**What this task involves**
Using the records below, find every line that includes "left" and copy it.

Working data Block Start

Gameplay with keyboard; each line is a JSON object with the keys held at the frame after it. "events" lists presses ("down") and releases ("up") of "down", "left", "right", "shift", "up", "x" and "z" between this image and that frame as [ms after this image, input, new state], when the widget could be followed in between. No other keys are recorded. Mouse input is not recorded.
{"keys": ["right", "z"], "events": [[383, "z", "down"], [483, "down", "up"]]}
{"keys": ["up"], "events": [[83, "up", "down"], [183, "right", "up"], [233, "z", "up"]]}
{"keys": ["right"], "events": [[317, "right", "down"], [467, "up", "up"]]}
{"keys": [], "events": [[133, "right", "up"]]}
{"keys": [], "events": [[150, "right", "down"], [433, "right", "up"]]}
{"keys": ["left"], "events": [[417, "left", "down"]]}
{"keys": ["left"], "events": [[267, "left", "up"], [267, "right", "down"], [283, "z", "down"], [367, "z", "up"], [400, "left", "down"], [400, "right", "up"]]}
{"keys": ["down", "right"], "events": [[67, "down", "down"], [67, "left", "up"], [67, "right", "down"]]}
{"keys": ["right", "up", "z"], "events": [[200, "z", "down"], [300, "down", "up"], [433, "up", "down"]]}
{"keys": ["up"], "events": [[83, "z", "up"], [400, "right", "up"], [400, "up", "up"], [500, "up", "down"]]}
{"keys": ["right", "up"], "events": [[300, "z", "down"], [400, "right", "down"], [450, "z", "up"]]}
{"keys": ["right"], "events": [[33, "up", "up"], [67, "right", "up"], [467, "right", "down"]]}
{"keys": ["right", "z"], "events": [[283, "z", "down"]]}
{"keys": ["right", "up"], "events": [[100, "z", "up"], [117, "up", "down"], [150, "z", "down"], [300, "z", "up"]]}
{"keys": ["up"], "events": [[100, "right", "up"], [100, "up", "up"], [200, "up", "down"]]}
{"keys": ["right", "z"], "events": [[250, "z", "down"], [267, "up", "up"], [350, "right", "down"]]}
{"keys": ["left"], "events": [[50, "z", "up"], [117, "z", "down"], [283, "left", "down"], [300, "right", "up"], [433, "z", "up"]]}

Working data Block End

**Response to this task**
Gameplay with keyboard; each line is a JSON object with the keys held at the frame after it. "events" lists presses ("down") and releases ("up") of "down", "left", "right", "shift", "up", "x" and "z" between this image and that frame as [ms after this image, input, new state], when the widget could be followed in between. No other keys are recorded. Mouse input is not recorded.
{"keys": ["left"], "events": [[417, "left", "down"]]}
{"keys": ["left"], "events": [[267, "left", "up"], [267, "right", "down"], [283, "z", "down"], [367, "z", "up"], [400, "left", "down"], [400, "right", "up"]]}
{"keys": ["down", "right"], "events": [[67, "down", "down"], [67, "left", "up"], [67, "right", "down"]]}
{"keys": ["left"], "events": [[50, "z", "up"], [117, "z", "down"], [283, "left", "down"], [300, "right", "up"], [433, "z", "up"]]}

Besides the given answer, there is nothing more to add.